If you’re suffering with dry and brittle nails you’ll know how uncomfortable they can be. Brittleness can cause nails to crack or chip more easily. Nails can also be prone to splitting or peeling when they’re dry, and winter weather often makes symptoms worse.
Why do we get dry/brittle nails?
It’s first important to understand why we get dry and brittle nails. There are usually two main reasons: a lack of vitamins or a lack of moisture. In an otherwise healthy person a lack of moisture is the usual culprit and can be easily managed using the advice below.
It should be noted, however, that in some cases brittle nails can be a sign of an underlying medical condition.
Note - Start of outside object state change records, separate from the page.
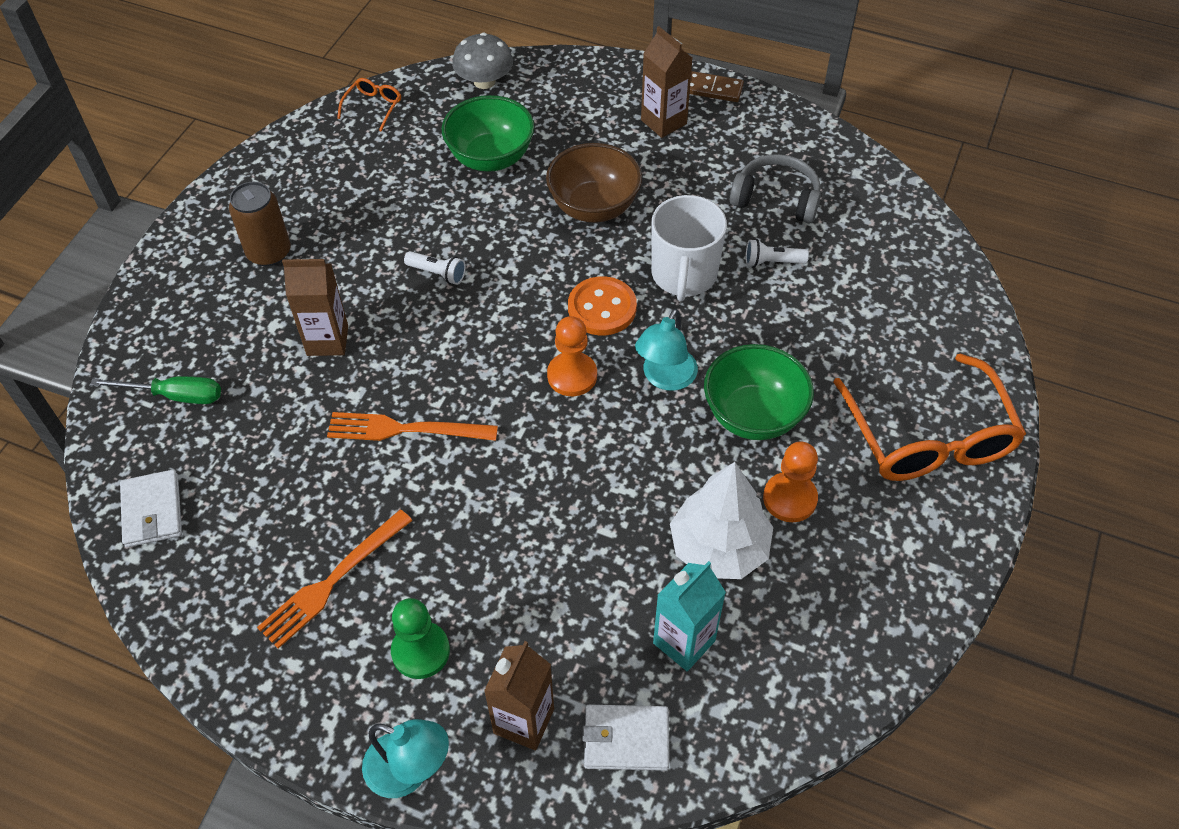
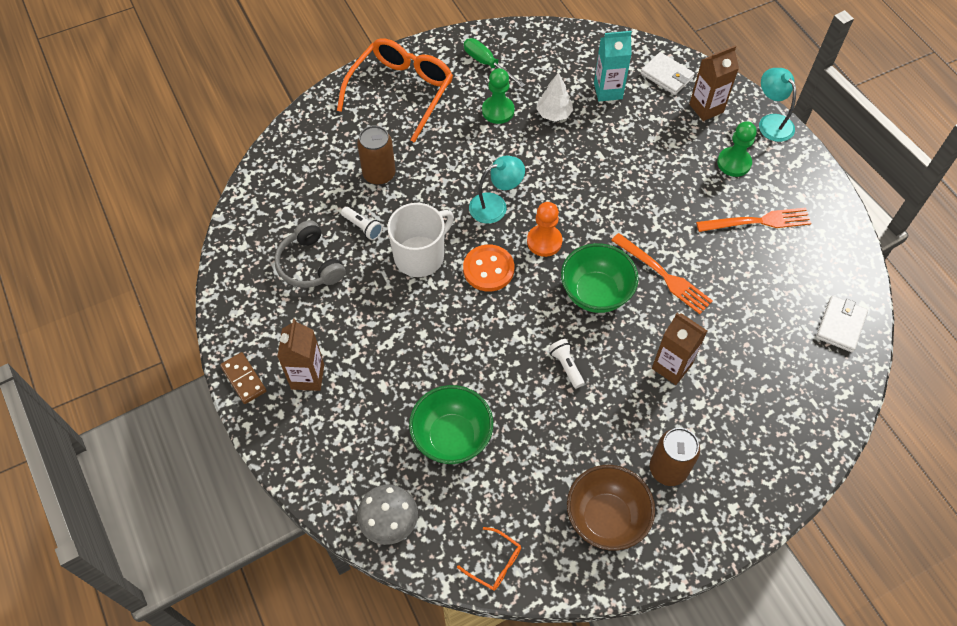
camera: 140 degrees left, 5 degrees up
green screwdriver [90,376,221,404] -> green screwdriver moved to [464,38,525,87]
orange glasses [337,78,401,131] -> orange glasses turned 120 degrees counterclockwise [457,527,521,591]
brown bowl [546,143,642,223] -> brown bowl moved to [567,465,655,551]
white tree [670,462,773,579] -> white tree [536,72,573,121], size x0.61
green bowl [704,344,814,440] -> green bowl moved to [561,243,639,313]
orange pawn [763,441,818,522] -> green pawn [482,68,515,124]
none -> brown can [357,125,396,185]

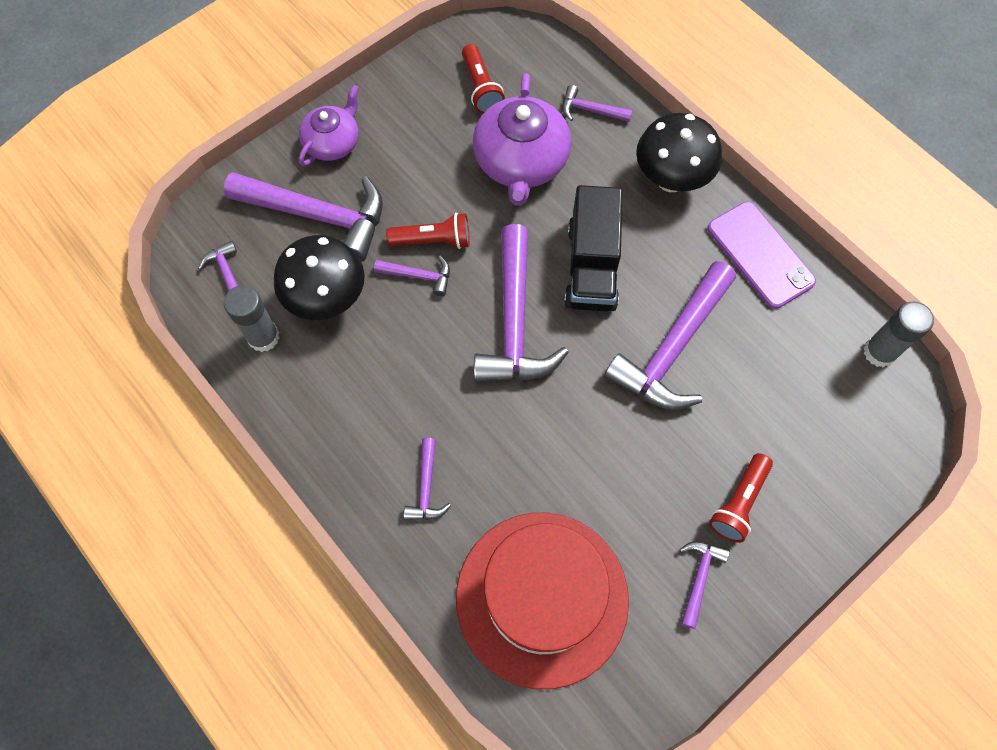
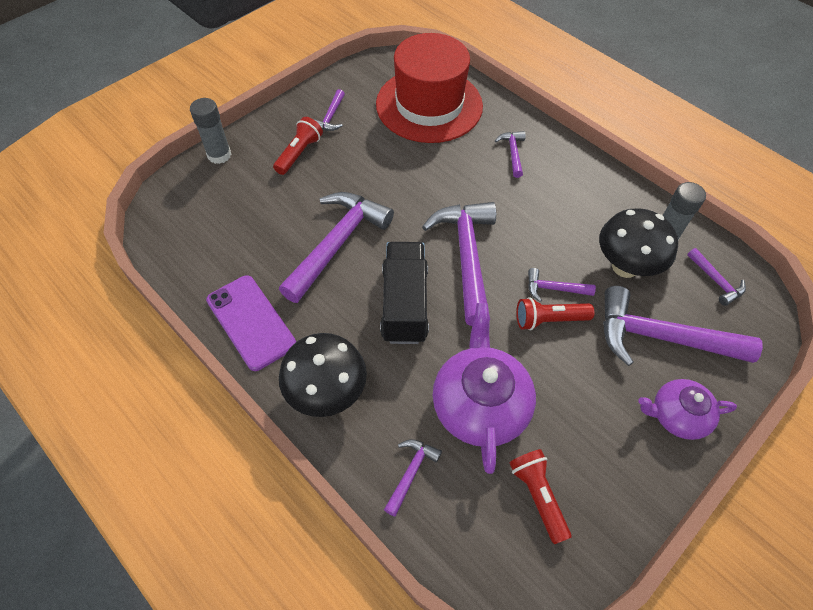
camera: 175 degrees right, 10 degrees down
purple teapot [299,85,359,166] -> purple teapot turned 60 degrees clockwise [638,379,737,440]
purple hammer [562,85,633,122] -> purple hammer turned 75 degrees counterclockwise [384,439,442,517]
grey glue stick [864,301,934,367] -> grey glue stick moved to [190,98,231,164]

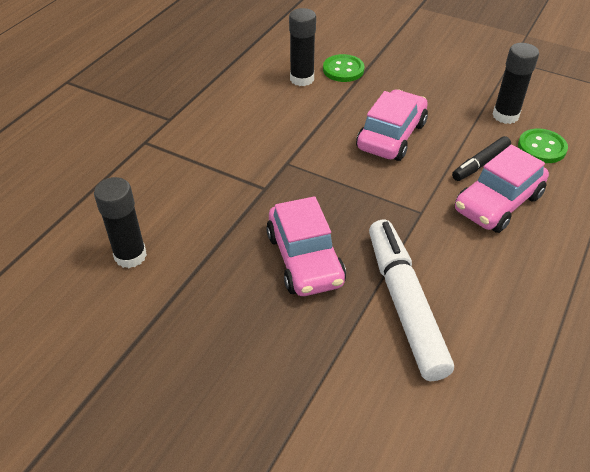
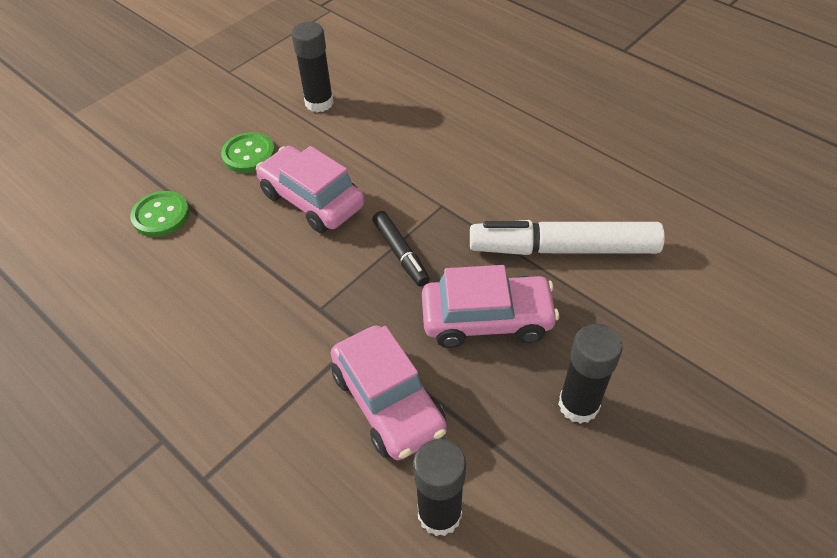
camera: 75 degrees left, 5 degrees up
black glue stick [289,8,316,86] -> black glue stick moved to [558,324,623,424]
black marker [452,136,511,181] -> black marker moved to [372,211,430,287]
pink car [455,145,549,233] -> pink car moved to [331,325,447,460]
green button [518,128,568,163] -> green button moved to [221,132,275,173]

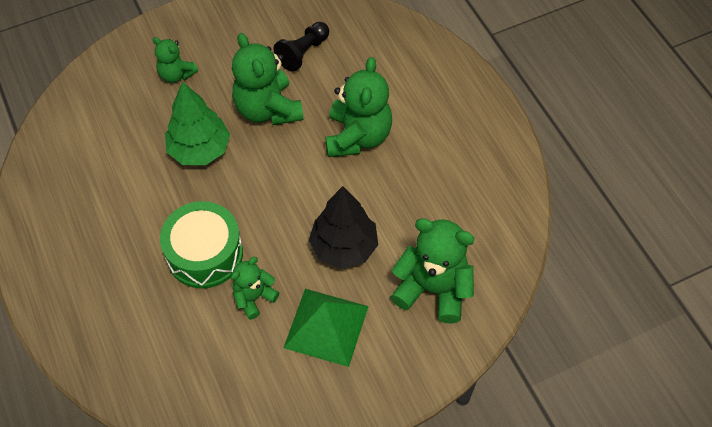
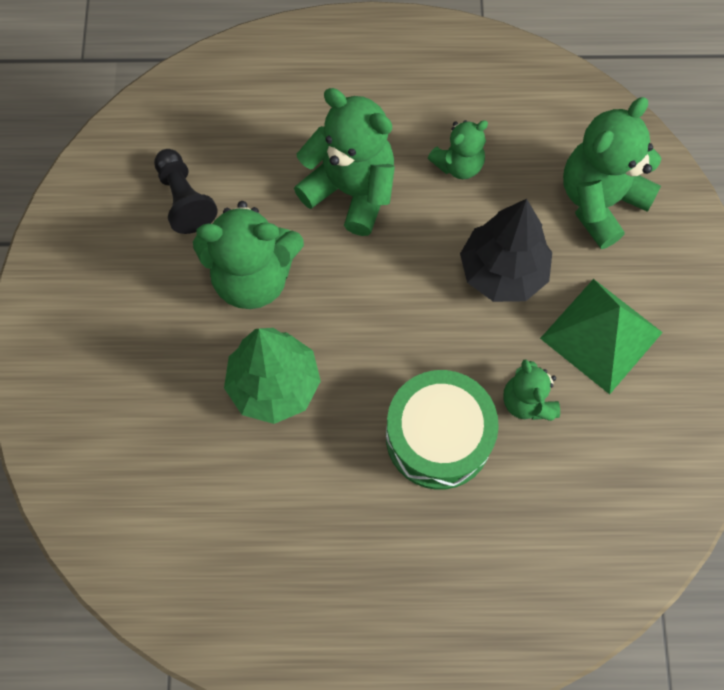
camera: 65 degrees left, 10 degrees up
green teddy bear [153,37,198,83] -> green teddy bear moved to [428,120,488,179]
Anaemia, an underactive thyroid or certain forms of arthritis can cause dry and brittle nails, so it’s worth getting your nails checked by a doctor if you are at all concerned.
- Use a hand cream designed for dry skin
A hand cream should be applied frequently as hand-washing, central heating and a lack of moisture in the air can reduce its effectiveness. If you have dry or brittle nails you should also make a point of massaging the hand cream around the nails so that it is absorbed through the epidermis (the top layer of skin surrounding the nails). It’s particularly important to apply hand cream after washing hands, or having a shower or bath.
Try and use a hand cream that has emollient properties, as these will ‘sit’ on the surface of the skin, creating a barrier and preventing any further moisture loss. Ingredients that have emollient properties include cocoa butter, shea butter or propylene glycol as well as some plant oils.
- Apply a cuticle oil
Cuticle oils that include ingredients such as Vitamin E, Coconut Oil, Almond Oil or Jojoba Oil are all fantastically nourishing and deeply hydrating for both the nails and the skin surrounding them.
As with hand creams, cuticle oil should be applied frequently. If you need an extra boost, apply a generous layer around the nails down to the third knuckle and leave to absorb overnight, wearing cotton gloves to prevent oil being rubbed off.
3. Take a Biotin supplement
Biotin has been shown to help dry and brittle nails, with one research study showing a 25% improvement after 6 months of daily supplementation.
Take 2.5mg daily and you should see a difference after a couple of months. Please note Biotin (Vitamin B7) is not always appropriate e.g. if you’re pregnant, so please check with your doctor before starting to take Biotin.
You can also increase your intake of Biotin through your diet. Eggs, nuts and seeds, wholegrains and meats are all high in Biotin.
Paraffin wax is fantastic for softening and nourishing skin and nails. It acts as an emollient (see above), but also increases circulation and opens pores, allowing creams and oils applied afterwards to work more deeply.
A great monthly treatment which means any products you use between appointments will be even more effective.
- Avoid products that dry out the skin
These include specific nail products such as nail polish remover as well as general household products.
Try to avoid toulene and acetone in any nail polish removers as these act as nail dehydrators.
Also try to wear rubber gloves when cleaning around the house. If possible, avoid coming into contact with any household products having high levels of fragrances or acids as these can be irritating on dry skin.